U.S. High Yield Corporate Bonds & Senior Loans
There is no one black and white way to look at fixed income asset classes. Each of us has different investment time horizons, objectives and risk profiles. When reporting out on bond market segments I like to think of three distinct horizons: tactical use, short term exposure and long term/buy & hold exposure.
My views of the current state:
- U.S. High Yield Corporate Bonds: Use of this asset class tactically as equity market volatility ripples through to the credit markets makes sense to me. The easiest tactical use is via Exchange Traded Funds (ETFs) and the larger ones tend to have good depth of market. Caution should be exercised if intending to own this asset class for 1 – 2 years as potential recession and default risk could be elevated during that period. I don’t see any reason at this time to be a long term buy and hold investor. This perspective might change if and when there is more spread in the equation.
- Senior Loans: I am of the mindset to take profits seen year-to-date and get out. Prolonged low rates, weak covenants (investor protections) and an untested default cycle regarding recovery rates are high on my concern list.
U.S. High Yield Corporate Bonds (Junk Bonds)
Tactical: I view junk bonds and in particular junk bond ETFs as good tactical tools while remaining alert for opportunities created by volatility in the very near term. USD high yield bonds are likely to show resilience over the very near term. Rates appear to be held low for a while, demand for yield remains strong and geopolitical risk may keep the USD in a narrow trading range.
Short Term 1 -2 year Horizon: I don’t like the risk return dynamic of fixed rate junk bonds over this time horizon. Not enough incremental yield to offset the risk of a coming bear market and/or recession. Resulting defaults could manifest themselves during this period. Liquidity can change dramatically. I view this asset class with caution for this horizon.
Long Term Horizon: At the current tight spreads to investment grade there is little to like here in my opinion. Perhaps it deserves another look when and if spreads widen by another 100bps or so.
U.S. Senior Loans (Leveraged Loans, Bank Loans)
Tactical: Caution. With the Fed holding rates low or perhaps slowing the rise of rates this asset class of floating rate syndicated bank loans loses a lot of it’s appeal. I view the returns year-to-date as an opportunity to exit with a profit. If using this asset class tactically, I would prefer to use one of the larger loan ETFs to ensure liquidity in the event I needed to exit. If CLOs slow, I would want to get out quickly.
Short Term 1 -2 year Horizon: Don’t do it.

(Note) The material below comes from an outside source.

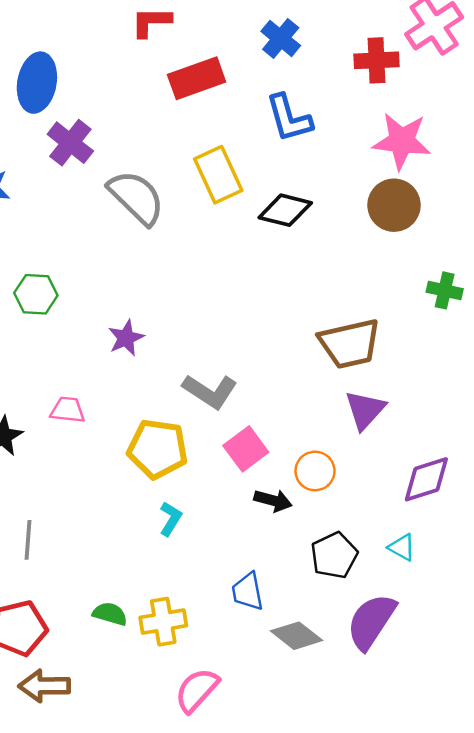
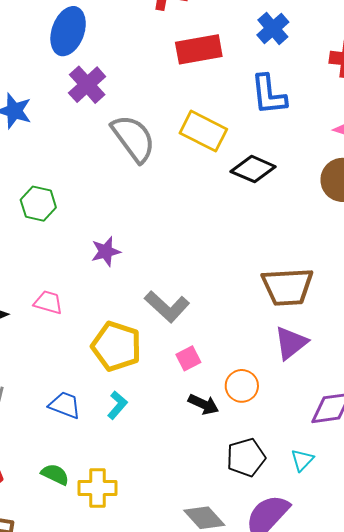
yellow rectangle: (218, 175) -> (203, 131), turned -48
pink square: (246, 449) -> (188, 358), size x0.7
cyan triangle: (402, 547) -> (302, 460), turned 35
blue trapezoid: (248, 592) -> (65, 405), moved, turned 112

Rates may begin to rise in this time frame. However, a recession could put credit stresses on these entities and defaults may rise. If defaults rise, the trend of the last 5 years or so of issuing loans with weak protections (Covenant Lite) for loan holders (investors) will test historical recovery rates.
Long Term Horizon: At this time, entering the senior loan market via a mutual fund or an ETF with the intent of meeting a long term investment goal is not appealing. In a similar way to fixed rate junk bonds, I would reconsider this view if and when yields are incrementally higher and when the market experiences some defaults testing recovery rates v. the Covenant Lite deals.
- JR Rieger and or the Rieger Report LLC has not received compensation either directly or indirectly from the sponsor(s) of the ETF(s) included in this report.
- At the time of this writing, JR Rieger does not own the ETF(s) cited or referred to in this report.